Nicholas Basbanes and Nicholas Gage File OpenAI Non-Fiction Lawsuit

Adobe

Non-fiction writers Nicholas Basbanes and Nicholas Gage have jointly filed a class action suit in the U.S. District Court in Manhattan against Microsoft and OpenAI alleging - and seeking damages for - copyright infringement of their intellectual property in the building of AI engines, including the popular ChatGPT chatbot.

They claim OpenAI and its financial backer Microsoft have infringed their copyrights by including a number of their books in the data which has been used to train OpenAI's language model. The suit calls this an "outrageous" approach, saying that their work has simply been "systematically pilfered"

Basbanes is a National Endowment for the Humanities Public Scholar who has written books on book collecting including A Gentle Madness: Bibliophiles, Bibliomanes, and the Eternal Passion for Books, and is a contributor to Fine Books & Collections. Gage is an author and investigative journalist, whose 1983 memoir Eleni  was hailed by President Ronald Reagan as a key inspiration for his summit meetings to end the arms race with the Soviet Union.
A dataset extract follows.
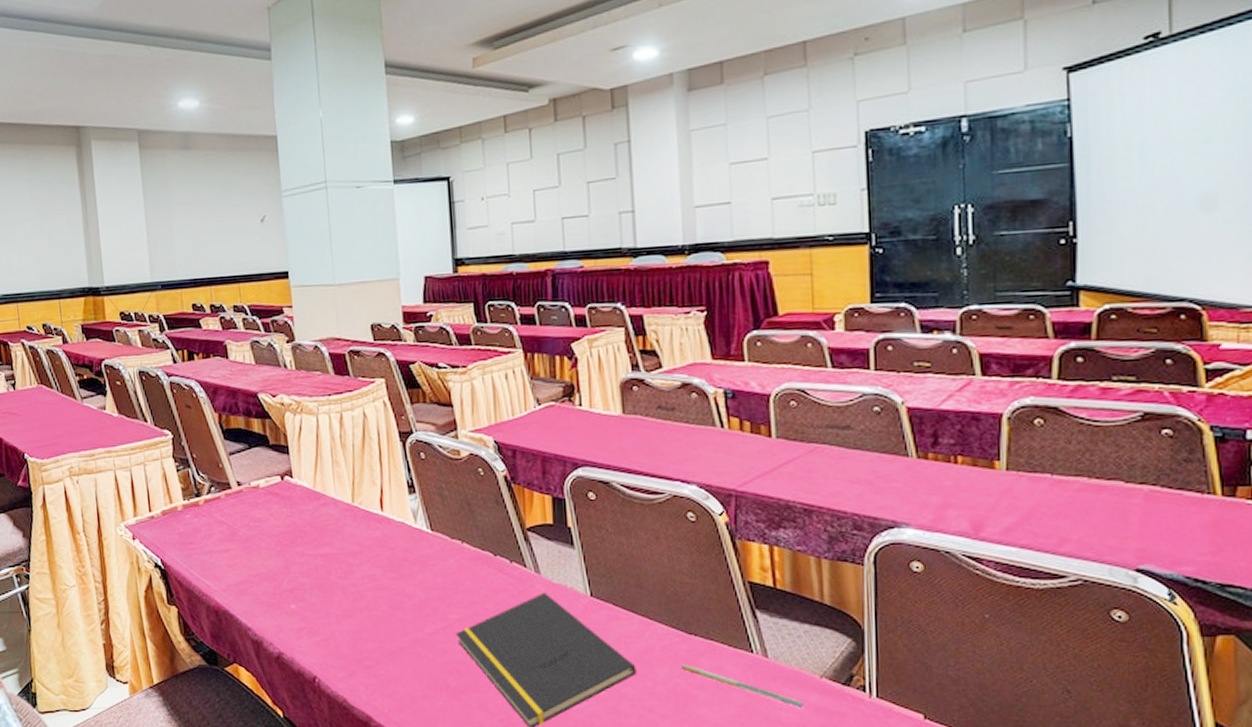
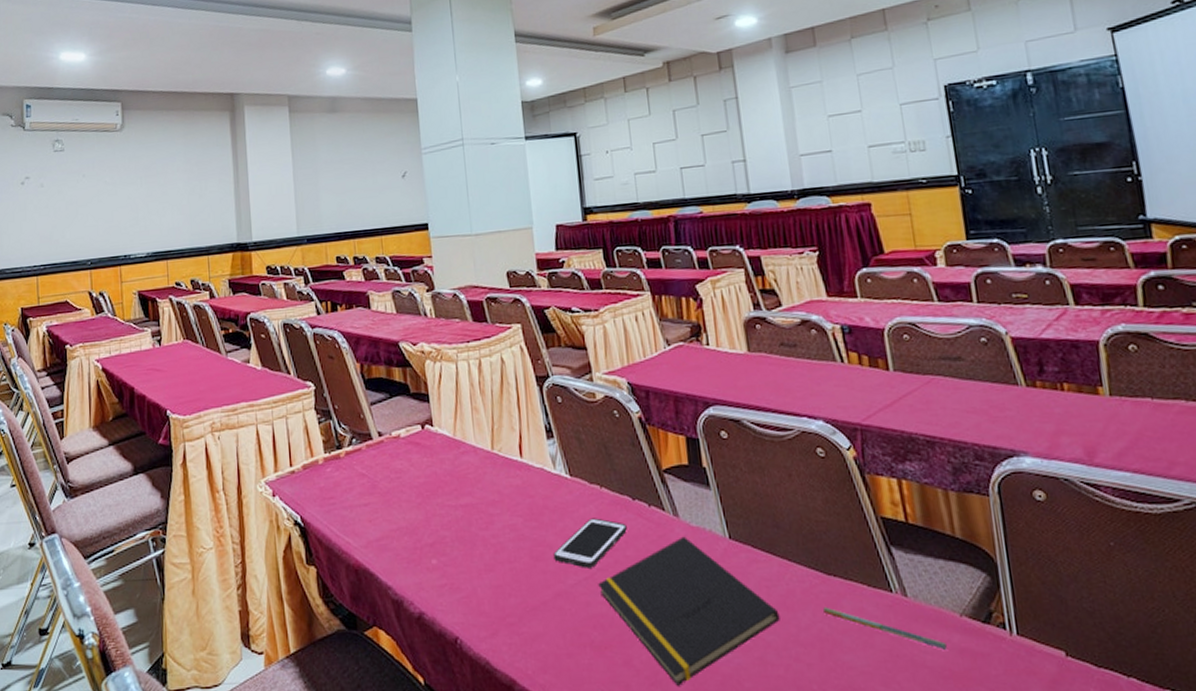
cell phone: none [412,571,487,618] -> present [553,518,627,568]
The action follows hard on the heels of other suits claiming unauthorized/uncompensated use for the artificial intelligence system filed by the Authors Guild on behalf of fiction writers, as well as The New York Times.

Basbanes and Gage said the suit includes everybody affected in the U.S. who are authors or legal beneficial owners of copyrights, which they estimated could run into the tens of thousands.